## REQUIRED ACTION:
Convert the stretch of the listing from the line containing "-214736202.4" through the line containing "What is the difference between the second" into a numbered list, leaving out blank lines. Include both end lines and nothing outside that stretch.
(SUPPLIED RECORDS Opens)
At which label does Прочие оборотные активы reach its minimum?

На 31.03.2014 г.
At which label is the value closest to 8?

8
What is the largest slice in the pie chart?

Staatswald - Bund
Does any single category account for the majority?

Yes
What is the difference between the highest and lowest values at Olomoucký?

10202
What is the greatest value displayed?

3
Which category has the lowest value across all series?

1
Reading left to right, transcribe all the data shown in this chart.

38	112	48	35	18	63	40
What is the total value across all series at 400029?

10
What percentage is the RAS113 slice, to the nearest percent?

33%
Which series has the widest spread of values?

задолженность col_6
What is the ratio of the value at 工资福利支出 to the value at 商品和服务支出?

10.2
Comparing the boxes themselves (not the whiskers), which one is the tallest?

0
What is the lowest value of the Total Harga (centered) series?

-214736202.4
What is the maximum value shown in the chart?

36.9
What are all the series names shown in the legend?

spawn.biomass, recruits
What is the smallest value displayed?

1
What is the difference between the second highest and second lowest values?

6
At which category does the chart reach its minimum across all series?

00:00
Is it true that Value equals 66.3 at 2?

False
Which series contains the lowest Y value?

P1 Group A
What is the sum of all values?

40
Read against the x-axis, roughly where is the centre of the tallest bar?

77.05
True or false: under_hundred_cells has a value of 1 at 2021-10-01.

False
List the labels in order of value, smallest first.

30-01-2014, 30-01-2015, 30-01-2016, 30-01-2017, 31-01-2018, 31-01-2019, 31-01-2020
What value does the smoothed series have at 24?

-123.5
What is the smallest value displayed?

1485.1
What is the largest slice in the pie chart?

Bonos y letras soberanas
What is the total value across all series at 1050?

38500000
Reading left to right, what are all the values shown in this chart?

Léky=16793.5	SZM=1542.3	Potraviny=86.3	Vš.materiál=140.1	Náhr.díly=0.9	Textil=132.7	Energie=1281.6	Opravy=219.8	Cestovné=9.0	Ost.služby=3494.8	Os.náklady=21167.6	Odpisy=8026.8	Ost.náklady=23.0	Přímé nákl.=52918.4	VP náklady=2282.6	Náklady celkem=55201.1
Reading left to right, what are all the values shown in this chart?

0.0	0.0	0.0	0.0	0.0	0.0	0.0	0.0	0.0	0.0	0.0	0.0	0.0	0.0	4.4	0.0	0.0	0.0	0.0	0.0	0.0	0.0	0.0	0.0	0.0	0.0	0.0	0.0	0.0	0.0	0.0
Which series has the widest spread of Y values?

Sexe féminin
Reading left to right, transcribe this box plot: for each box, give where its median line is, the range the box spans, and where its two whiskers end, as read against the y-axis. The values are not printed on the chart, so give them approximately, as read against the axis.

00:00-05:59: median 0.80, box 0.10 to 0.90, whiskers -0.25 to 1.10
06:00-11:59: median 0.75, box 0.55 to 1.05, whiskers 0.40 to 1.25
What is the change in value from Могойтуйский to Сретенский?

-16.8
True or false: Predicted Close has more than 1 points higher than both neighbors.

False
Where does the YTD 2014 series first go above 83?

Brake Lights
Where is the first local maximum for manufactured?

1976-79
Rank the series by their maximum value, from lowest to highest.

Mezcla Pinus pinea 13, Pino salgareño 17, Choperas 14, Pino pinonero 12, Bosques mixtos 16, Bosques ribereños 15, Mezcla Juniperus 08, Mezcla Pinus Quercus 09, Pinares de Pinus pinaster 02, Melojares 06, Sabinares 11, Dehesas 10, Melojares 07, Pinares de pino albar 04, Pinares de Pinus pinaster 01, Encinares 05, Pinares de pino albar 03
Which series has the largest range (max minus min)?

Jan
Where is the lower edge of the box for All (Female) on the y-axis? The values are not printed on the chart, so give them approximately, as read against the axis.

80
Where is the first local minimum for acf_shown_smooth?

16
(SUPPLIED RECORDS Closes)
## SOLUTION FOR THIS PROBLEM:
1. -214736202.4
2. What is the maximum value shown in the chart?
3. 36.9
4. What are all the series names shown in the legend?
5. spawn.biomass, recruits
6. What is the smallest value displayed?
7. 1
8. What is the difference between the second highest and second lowest values?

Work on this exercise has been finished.